Low fees are a big selling point of exchange-traded funds, but beware: They may be higher than they appear, especially in the growing world of ETFs that buy other ETFs instead of the actual stocks, commodities or futures.
Look no further than the newly launched (as in last week) Teucrium Agricultural Fund, better known by its symbol — the TAGS . The fund invests equally in Teucrium’s corn, soybean, wheat and sugar funds.
According to Teucrium’s website, the TAGS has an expense ratio of 0.32 percent.
However, a deeper dive into the prospectus:
Each Underlying Fund pays management fees at an annual rate of 1.00 percent of its average net assets, brokerage charges, over-the-counter spreads and various other expenses of its ongoing operations (e.g., fees of the Administrator, Trustee and Distributor). Accordingly, the Fund has a total estimated expense ratio, including its proportionate share of Underlying Fund expenses, of approximately 1.6 percent of net assets (not including the transaction fees paid by Authorized Purchaser when purchasing or redeeming Creation Baskets).

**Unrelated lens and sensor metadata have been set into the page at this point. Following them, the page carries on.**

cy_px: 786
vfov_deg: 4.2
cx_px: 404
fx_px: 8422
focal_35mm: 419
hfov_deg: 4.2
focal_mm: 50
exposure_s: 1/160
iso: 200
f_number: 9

Translation: In addition to the 0.32 percent expense, the fund also pays a portion of the expenses for each of the four funds it holds. That amounts to a total expense of 1.6 percent. Mel Herman, president of XTF.com, a research firm, says his analysis shows the total expense is closer to 1.7 percent, suggesting “hidden costs” of around 1.4 percent — more than double any ETF fund of funds.

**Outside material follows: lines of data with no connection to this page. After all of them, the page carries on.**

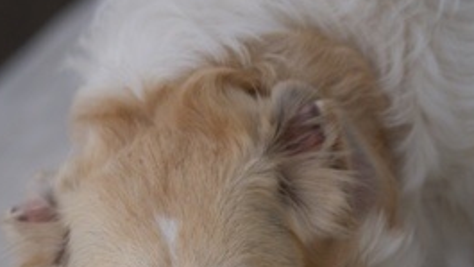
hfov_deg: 10.8
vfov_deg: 6.0
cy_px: 391
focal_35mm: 199
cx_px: 233
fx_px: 2501
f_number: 4
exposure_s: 1/125
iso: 125
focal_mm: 70
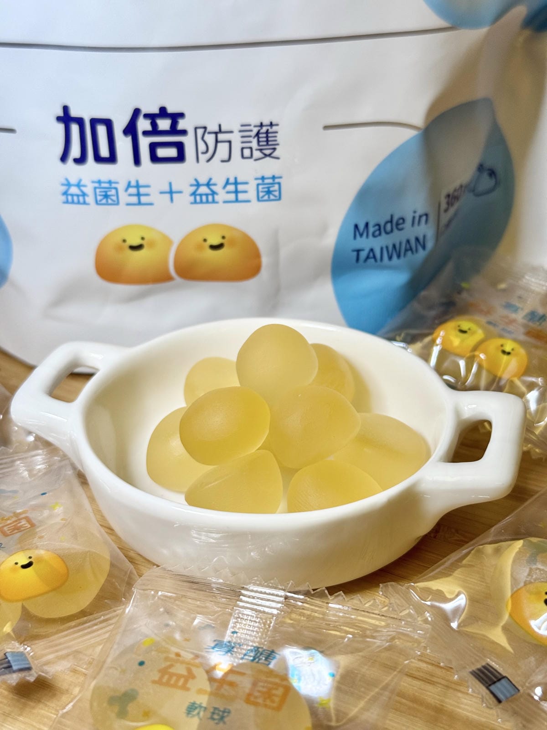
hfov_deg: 30.3
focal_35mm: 48
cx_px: 274
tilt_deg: -32.8
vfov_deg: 39.7
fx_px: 1011
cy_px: 365
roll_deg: +1.9
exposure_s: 1/110
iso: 100
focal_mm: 6.76
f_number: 1.78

Either way, “Your returns will be reduced by the sum of your pro-rata share of each underlying funds’ expenses plus the 32 basis points of the TAGS expense,” says Sal Gilbertie, president and chief investment officer of Teucrium Trading.
So, why not just buy the individual funds and avoid the .32 percent expense? It’s possible, unless you want to own an equal amount of each, which would require continuous trading.
“That could easily cost an investor as much, or more than the 32 basis points of charge that make up the total expense ratio,” Gilbertie says. “That said, if an investor were ambivalent to the rebalancing then there I no need to buy TAGS; instead one could simply purchase the underlying four funds directly and save the 32 basis points.”
Bottom line: Even with an ETF, it pays to read (at least scan!) the fine print in the prospectus. And when doing it, Gilbertie adds, make sure you know benchmark the ETF tracks. My guess is that most investors don’t do either. After all, unlike a company, where the focus is usually the numbers, an ETF is an investment in multiple companies or, in the case of the TAGS, multiple funds. It’s the ultimate leap of faith investment.